Exercise requirements — Lay out the lines from the start of the records up to and including the line with "zdjęcie duże" as a numbered list, skipping blank lines and leaving out the pictures.

[Items listed in a dataset]
*** Begin section ***
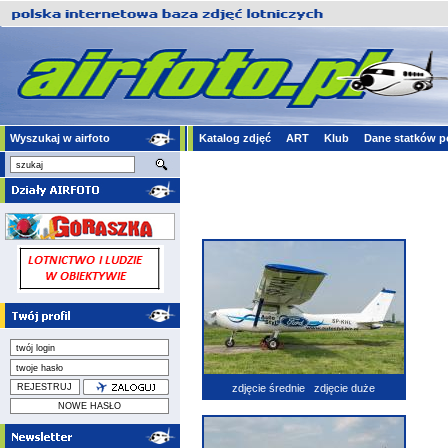
Wyszukaj w airfoto
Katalog zdjęć
ART
Klub
Dane statków p
zdjęcie średnie
zdjęcie duże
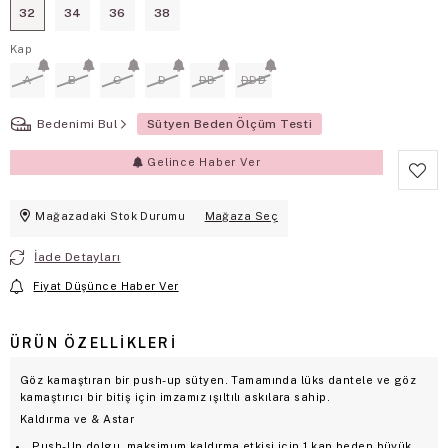
32
34
36
38
Kap
A
B
C
D
DD
DDD
Bedenimi Bul
Sütyen Beden Ölçüm Testi
Gelince Haber Ver
Mağazadaki Stok Durumu
Mağaza Seç
İade Detayları
Fiyat Düşünce Haber Ver
ÜRÜN ÖZELLIKLERI
Göz kamaştıran bir push-up sütyen. Tamamında lüks dantele ve göz
kamaştırıcı bir bitiş için imzamız ışıltılı askılara sahip.
Kaldırma ve & Astar
Push-Up dolgu, maksimum kaldırma etkisi için 1 kap beden büyük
*** End section ***
Response to this task —
1. Wyszukaj w airfoto
2. Katalog zdjęć
3. ART
4. Klub
5. Dane statków p
6. zdjęcie średnie
7. zdjęcie duże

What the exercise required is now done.